A exceção do jovem André só confirma a regra. CBF e Seleções Brasileiras preterem jogadores de clubes do Nordeste. Qual o motivo de não haver um rodízio com atletas de outros clubes, como por exemplo, numa Seleção Sub-15? Qual a razão de não haver uma avaliação mais profunda ou um trabalho de capacitação para jovens de outros times, que não sejam do “eixo”?

Os exigentes vão apontar que Seleção Brasileira é para ir os melhores. Eu respondo que se você acredita nisso, você deve acreditar em Papai Noel também. Nem na principal vão os melhores, quanto mais nas categorias de base, onde o mundo de intermediários, agentes e empresários é muito mais feroz do que no profissional.
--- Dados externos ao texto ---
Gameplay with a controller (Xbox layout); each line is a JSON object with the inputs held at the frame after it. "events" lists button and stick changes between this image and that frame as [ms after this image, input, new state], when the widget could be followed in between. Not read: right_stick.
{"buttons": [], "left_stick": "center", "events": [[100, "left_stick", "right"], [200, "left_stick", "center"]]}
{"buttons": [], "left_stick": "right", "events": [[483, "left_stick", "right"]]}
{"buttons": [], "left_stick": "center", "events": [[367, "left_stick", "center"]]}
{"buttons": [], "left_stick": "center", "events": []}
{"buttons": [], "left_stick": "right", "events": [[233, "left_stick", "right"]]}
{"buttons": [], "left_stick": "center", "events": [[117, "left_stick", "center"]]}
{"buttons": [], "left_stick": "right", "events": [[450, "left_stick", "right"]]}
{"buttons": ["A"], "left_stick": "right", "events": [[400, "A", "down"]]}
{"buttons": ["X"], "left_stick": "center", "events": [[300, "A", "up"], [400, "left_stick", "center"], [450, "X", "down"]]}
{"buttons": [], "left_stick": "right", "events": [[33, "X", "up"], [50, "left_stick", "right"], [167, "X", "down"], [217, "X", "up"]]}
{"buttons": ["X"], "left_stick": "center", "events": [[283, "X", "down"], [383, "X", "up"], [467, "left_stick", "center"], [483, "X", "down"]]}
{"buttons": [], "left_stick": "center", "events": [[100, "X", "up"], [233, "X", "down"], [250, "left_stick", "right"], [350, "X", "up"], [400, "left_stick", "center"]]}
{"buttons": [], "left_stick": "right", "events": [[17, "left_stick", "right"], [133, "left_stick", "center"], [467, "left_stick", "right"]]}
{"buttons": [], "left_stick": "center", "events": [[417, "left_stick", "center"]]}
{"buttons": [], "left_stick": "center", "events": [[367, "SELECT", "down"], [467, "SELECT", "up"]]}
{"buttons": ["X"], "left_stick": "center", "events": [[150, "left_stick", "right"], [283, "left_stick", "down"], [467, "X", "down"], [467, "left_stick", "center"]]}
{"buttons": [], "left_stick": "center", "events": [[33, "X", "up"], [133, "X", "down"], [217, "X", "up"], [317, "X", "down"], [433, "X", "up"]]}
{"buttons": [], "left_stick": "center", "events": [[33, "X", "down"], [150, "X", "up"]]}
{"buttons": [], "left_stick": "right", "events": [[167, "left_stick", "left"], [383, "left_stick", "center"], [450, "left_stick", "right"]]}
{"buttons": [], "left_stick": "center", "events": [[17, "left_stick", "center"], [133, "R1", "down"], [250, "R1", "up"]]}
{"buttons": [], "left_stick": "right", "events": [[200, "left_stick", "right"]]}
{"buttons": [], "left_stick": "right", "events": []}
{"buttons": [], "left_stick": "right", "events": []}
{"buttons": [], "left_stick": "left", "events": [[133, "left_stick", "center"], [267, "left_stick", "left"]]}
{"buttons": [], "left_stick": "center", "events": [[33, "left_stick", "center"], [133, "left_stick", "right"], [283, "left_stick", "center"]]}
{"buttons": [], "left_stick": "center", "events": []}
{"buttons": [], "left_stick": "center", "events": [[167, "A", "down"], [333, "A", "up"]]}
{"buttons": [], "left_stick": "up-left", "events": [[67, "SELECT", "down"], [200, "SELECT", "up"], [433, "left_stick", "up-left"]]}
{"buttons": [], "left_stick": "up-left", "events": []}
É óbvio também que vão aparecer os elitistas com argumentos rasos, desculpas engessadas e exemplos fora do contexto lembrando que os clubes precisam de uma estrutura melhor para criarem “marra” e aparecerem na Seleção.

Claro que é esse meio é injusto. Como já escrevi várias vezes, o objetivo é minar o alicerce, desamparar a base e impedir o crescimento. Não tem como criar uma estrutura, um equilíbrio com tanta desigualdade dessa forma. A segregação é notória.

E o efeito é em cascata. Começa lá de cima e vai descendo até as categorias iniciais. Os olhos daqueles que comandam o futebol brasileiro não enxergam, não assimilam e, principalmente, não querem dar espaço para outra fonte. Ainda mais uma em que é formada longe de onde possam controlar e mandar.

Minha esperança é haver um grito forte de quem possa se rebelar. Jogadores como Hulk, Firmino, Ayrton Lucas, que estão na ativa, são nordestinos e não escondem as raízes. Ou quem já parou como Juninho Pernambucano, Dida e Rivaldo.

Enquanto isso, vou seguir escrevendo, cobrando e exigindo que os dirigentes da CBF e os treinadores das Seleções de base tenham consciência do que estão fazendo e saibam que no Nordeste há tanto talento, quando em qualquer outra Região, inclusive na do “Eixo”.